_Trecho do texto_
----
A Vale terá pela frente dois anos difíceis em 2016 e em 2017. Precisará enfrentar, como acionista, as consequências do caso Samarco, empresa cujo controle divide com a anglo-australiana BHP Billiton. E terá de estar preparada para fazer frente a um mercado cujos preços do minério de ferro se deterioram a cada dia, atingindo cotações abaixo de US$ 40 por tonelada. É um cenário de incertezas para a empresa, que deixa os investidores apreensivos. Esse ambiente adverso se reflete no valor das ações da companhia: só ontem a ação preferencial da Vale na BM&F Bovespa caiu 5,28%, cotada a R$ 9,32, e no ano acumula perda de 48,68%.
Enquanto isso, o mercado projeta que em um ambiente de preços ainda mais deprimidos o balanço financeiro da Vale possa se deteriorar, com perdas de receitas e aumento dos indicadores de endividamento. A dívida só deve começar a ser reduzida a partir de 2017. Soma-se a isso o desastre da Samarco. Nas contas de analistas, a Vale deve deixar de receber da controlada mais de US$ 800 milhões em dividendos em 2016 e em 2017. Entre investidores, há ainda o receio de que Vale e BHP possam ser chamadas a responder solidariamente na hipótese de credores dos bônus emitidos pela Samarco declararem o vencimento antecipado da dívida por descumprimento de cláusulas contratuais (covenants). Do ponto de vista formal (legal), a solidariedade de Vale e BHP na dívida da Samarco não existe, disse uma fonte. Mas o tema pode dar espaço a interpretações.
O diretor-executivo de finanças e de relações com investidores da Vale, Luciano Siani Pires, disse ontem ao Valor que o não recebimento de dividendos da Samarco por alguns anos pode ser considerado um "cenário prudente". Avaliou, porém, que a conta de US$ 800 milhões em dividendos que não serão pagos está "superestimada" porque a mineradora, cuja barragem se rompeu em Mariana (MG) em 5 de novembro, entraria em processo de redução da dívida, após concluir um grande investimento em expansão, privilegiando o pagamento aos credores e reduzindo os dividendos.
----
_Dados disponíveis_
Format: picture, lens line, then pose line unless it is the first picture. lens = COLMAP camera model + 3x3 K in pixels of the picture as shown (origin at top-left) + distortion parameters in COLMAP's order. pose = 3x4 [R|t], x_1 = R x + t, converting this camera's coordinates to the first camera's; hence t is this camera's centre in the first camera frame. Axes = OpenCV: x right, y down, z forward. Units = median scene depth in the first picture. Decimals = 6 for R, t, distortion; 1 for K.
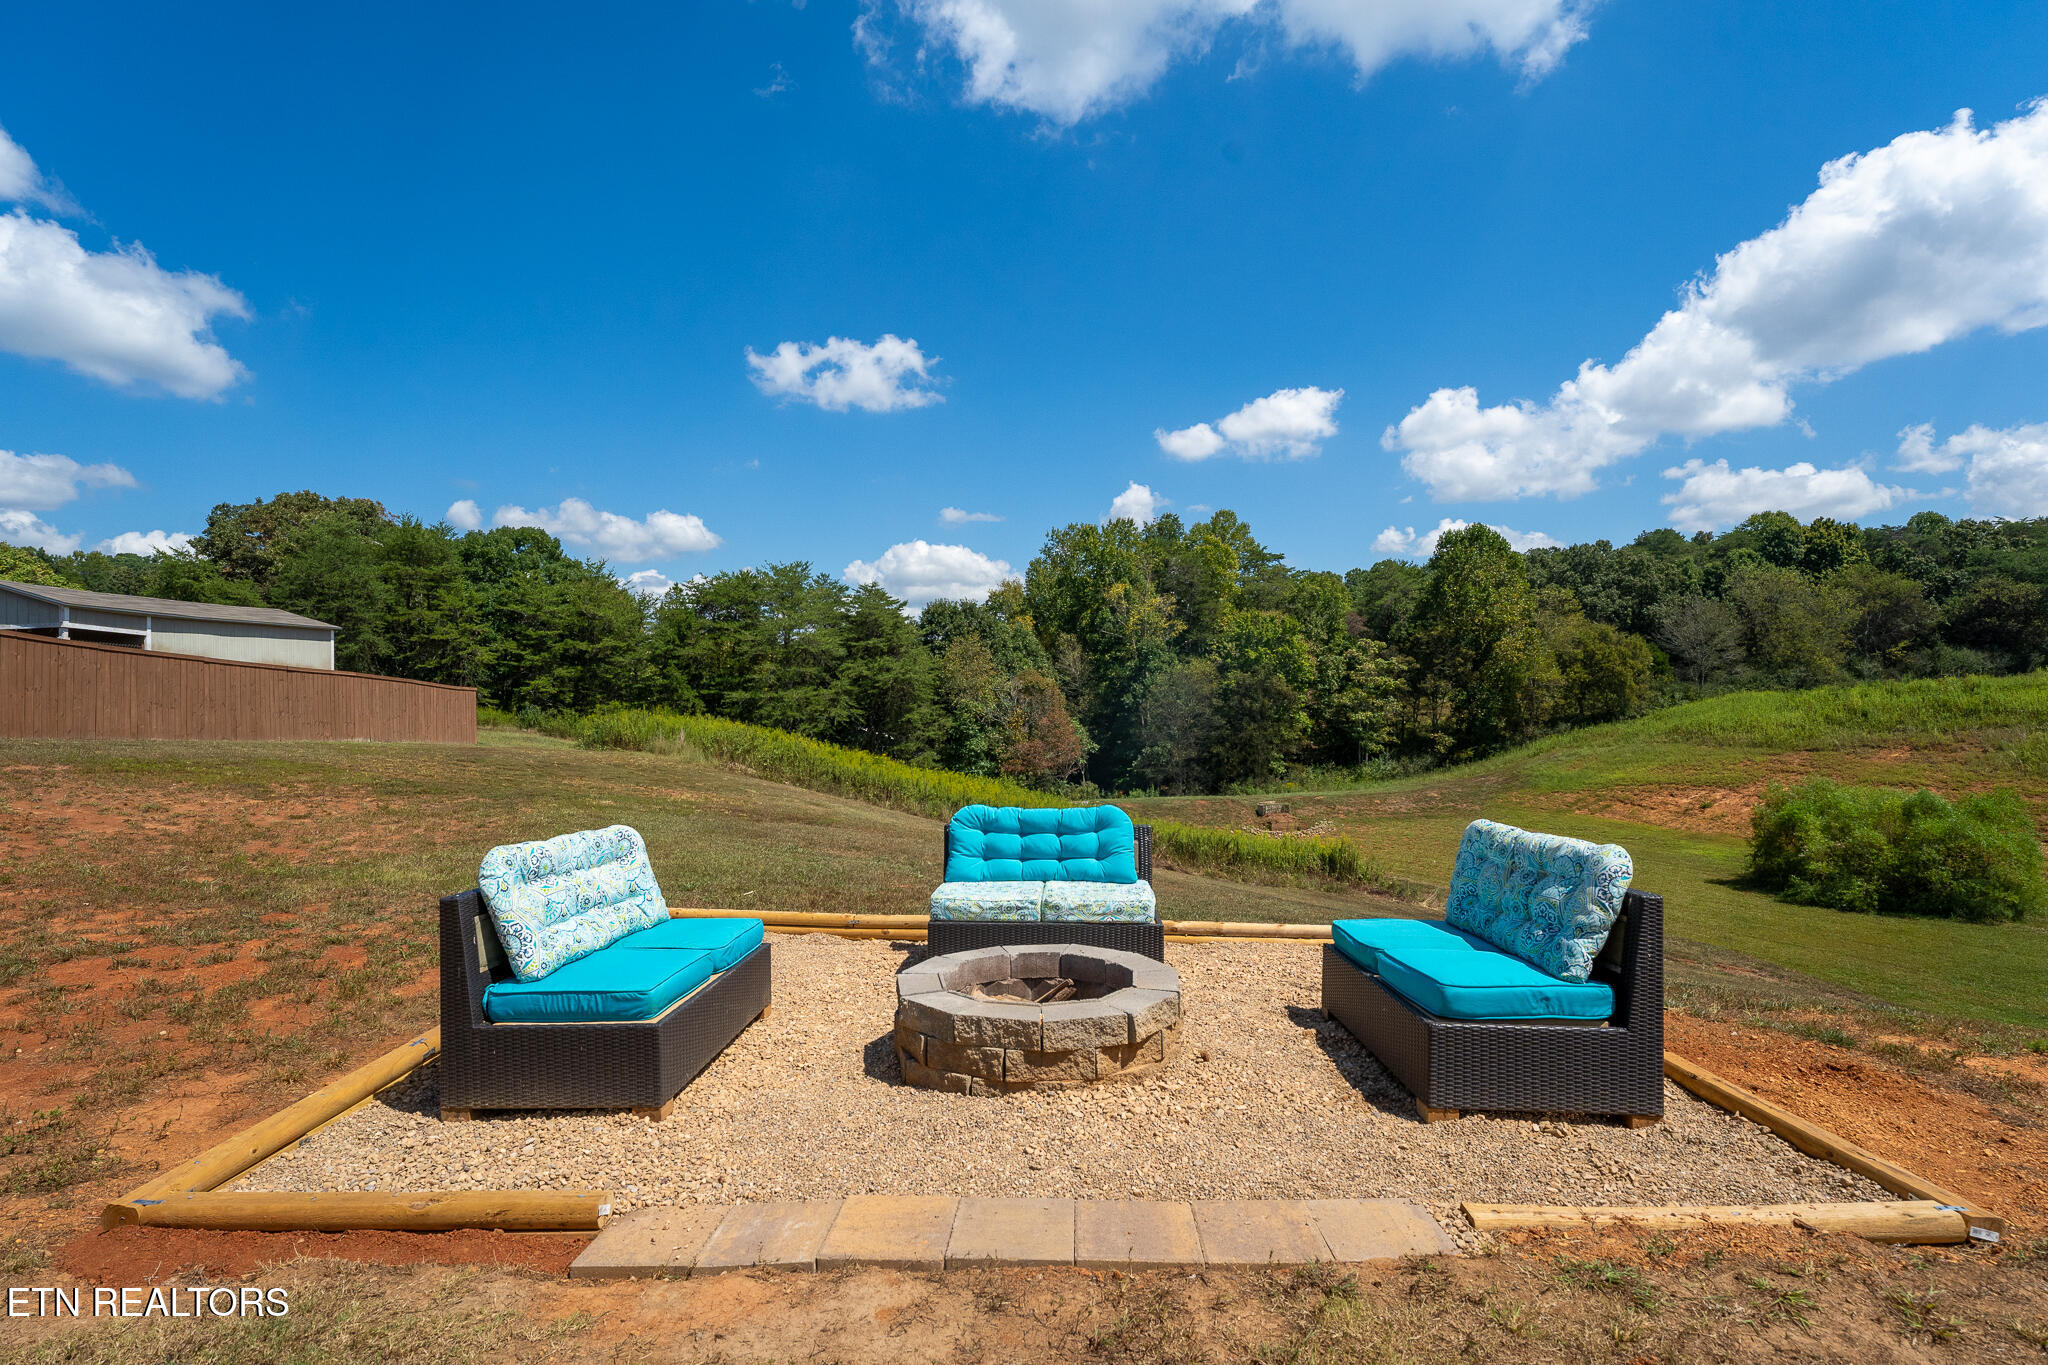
lens RADIAL K [[963.8, 0, 1026.6], [0, 963.8, 671.7], [0, 0, 1]] dist [-0.011293, 0.000780]
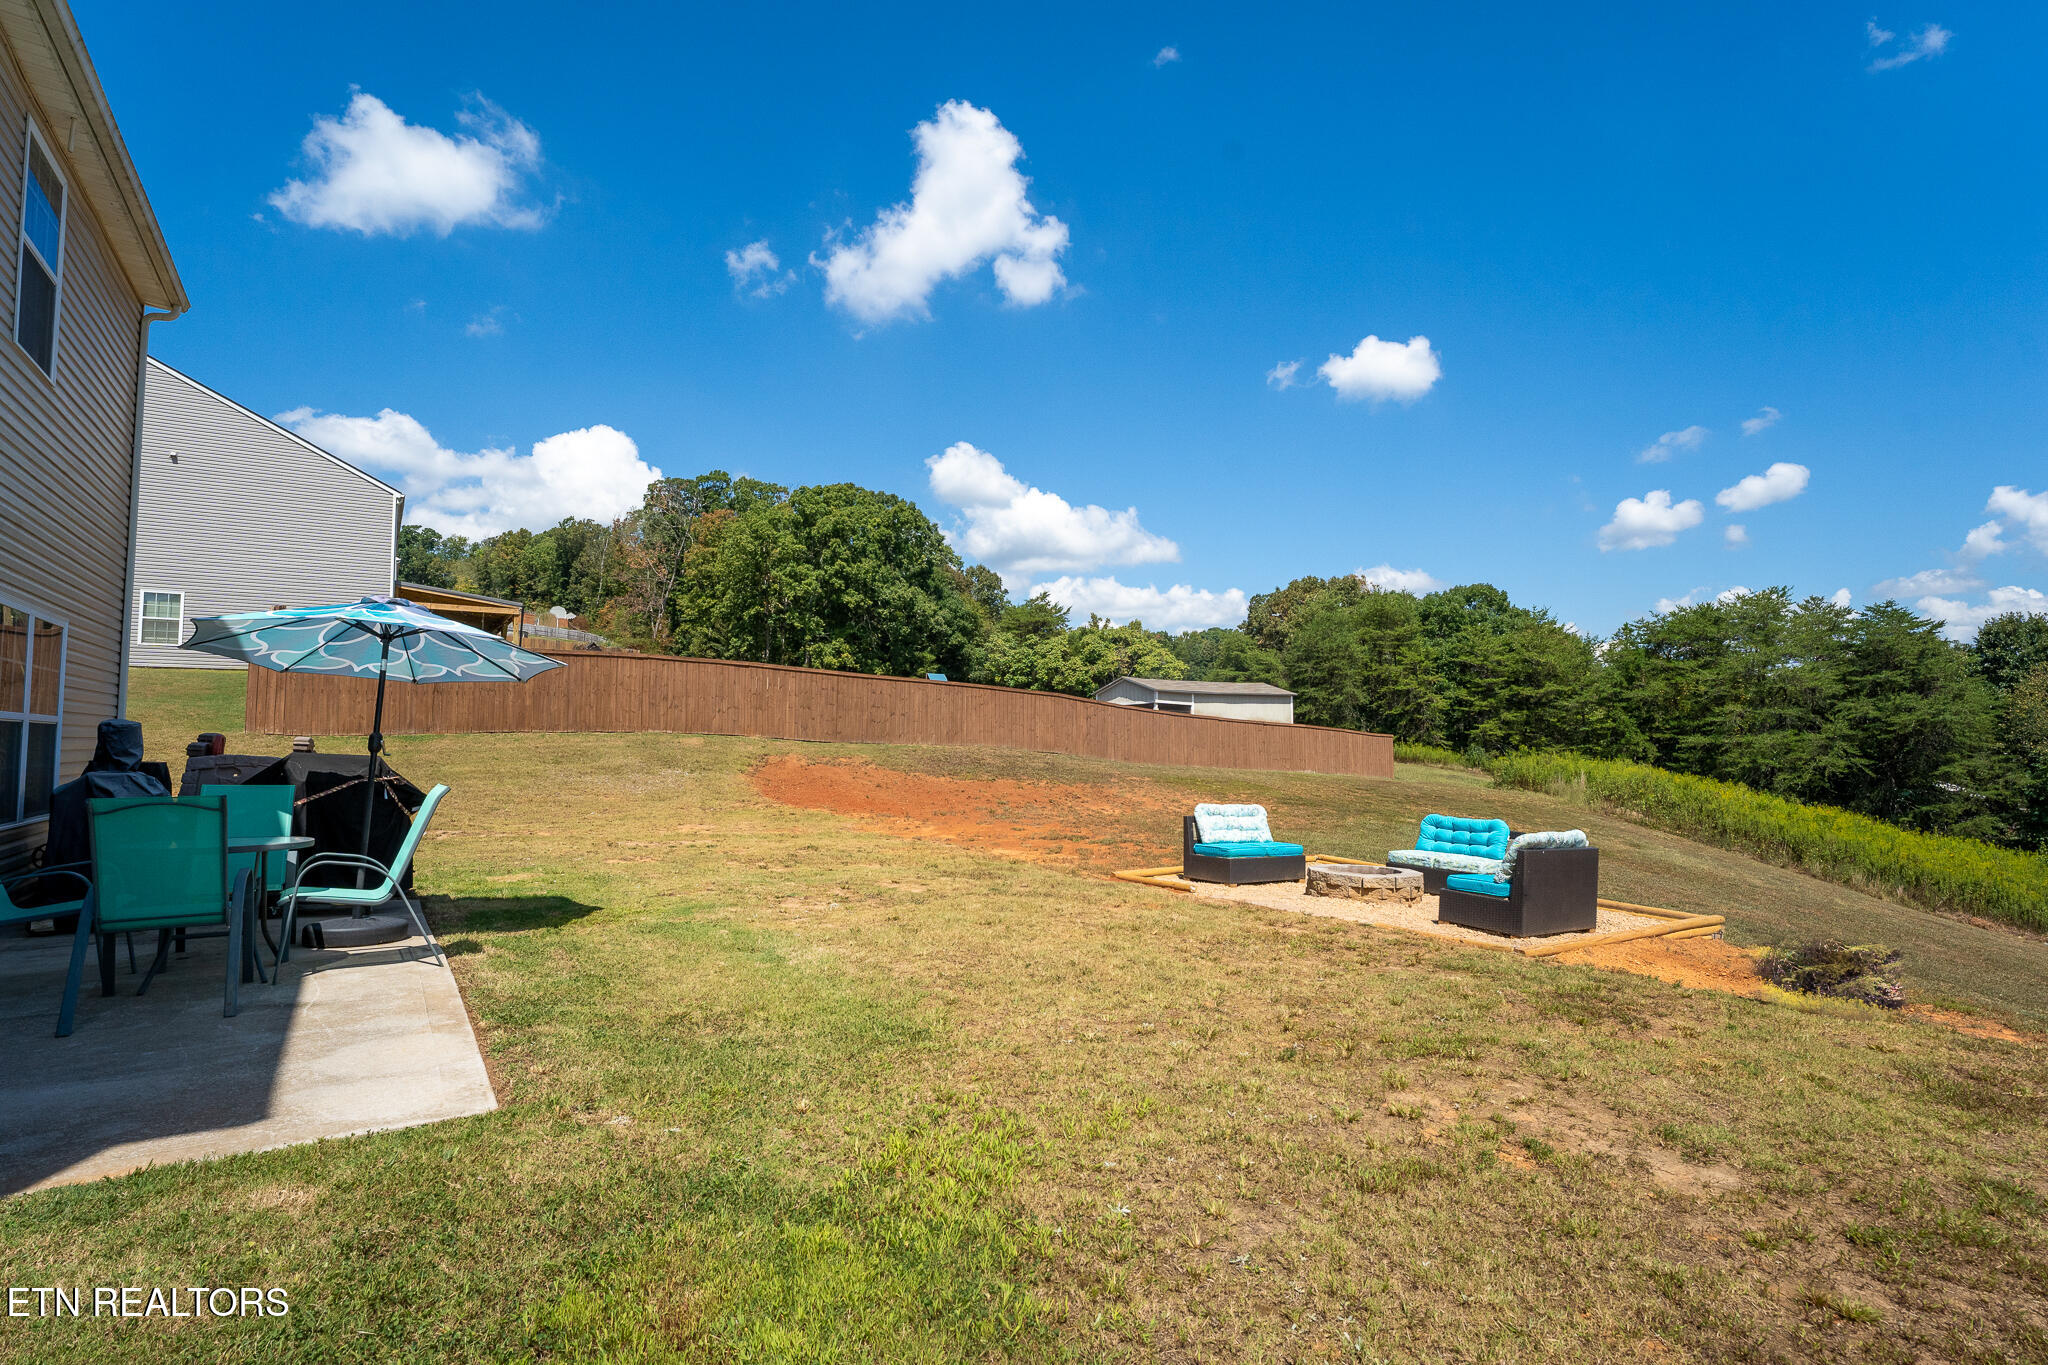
lens RADIAL K [[963.8, 0, 1021.1], [0, 963.8, 686.7], [0, 0, 1]] dist [-0.011293, 0.000780]
pose [[0.576379, -0.033490, -0.816496, 0.079638], [0.012798, 0.999407, -0.031958, -0.005271], [0.817082, 0.007970, 0.576466, -0.061984]]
----
_Lista de tarefas_
1 > Liste todos os valores em dinheiro citados no texto sobre a Vale, sem repetir os que aparecem mais de uma vez.
2 > Devolva sem nenhuma alteração todas as linhas da listagem, deixando as imagens fora da resposta.
O texto e a listagem não têm relação entre si.

_Respostas por tarefa_
1 > US$ 40 por tonelada; R$ 9,32; US$ 800 milhões

2 >
Format: picture, lens line, then pose line unless it is the first picture. lens = COLMAP camera model + 3x3 K in pixels of the picture as shown (origin at top-left) + distortion parameters in COLMAP's order. pose = 3x4 [R|t], x_1 = R x + t, converting this camera's coordinates to the first camera's; hence t is this camera's centre in the first camera frame. Axes = OpenCV: x right, y down, z forward. Units = median scene depth in the first picture. Decimals = 6 for R, t, distortion; 1 for K.
lens RADIAL K [[963.8, 0, 1026.6], [0, 963.8, 671.7], [0, 0, 1]] dist [-0.011293, 0.000780]
lens RADIAL K [[963.8, 0, 1021.1], [0, 963.8, 686.7], [0, 0, 1]] dist [-0.011293, 0.000780]
pose [[0.576379, -0.033490, -0.816496, 0.079638], [0.012798, 0.999407, -0.031958, -0.005271], [0.817082, 0.007970, 0.576466, -0.061984]]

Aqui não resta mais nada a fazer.